Your assignment: Once the line containing "I will pick you up where you are" is located in the records below, repeat it and all lines that follow it exactly, leaving out any picture.

*** Task inputs ***

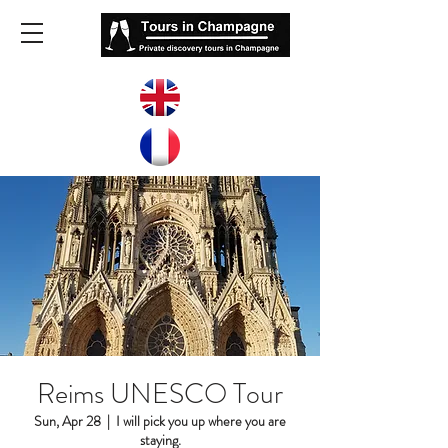
Reims UNESCO Tour
Sun, Apr 28
  |  
I will pick you up where you are
staying.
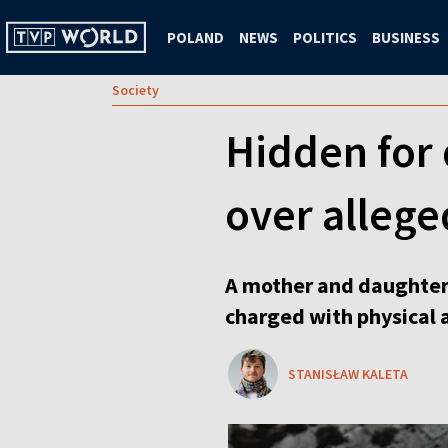
POLAND
NEWS
POLITICS
BUSINESS
Society
Hidden for
over allege
A mother and daughter 
charged with physical 
STANISŁAW KALETA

***

Task answer:
I will pick you up where you are
staying.
POLAND
NEWS
POLITICS
BUSINESS
Society
Hidden for
over allege
A mother and daughter 
charged with physical 
STANISŁAW KALETA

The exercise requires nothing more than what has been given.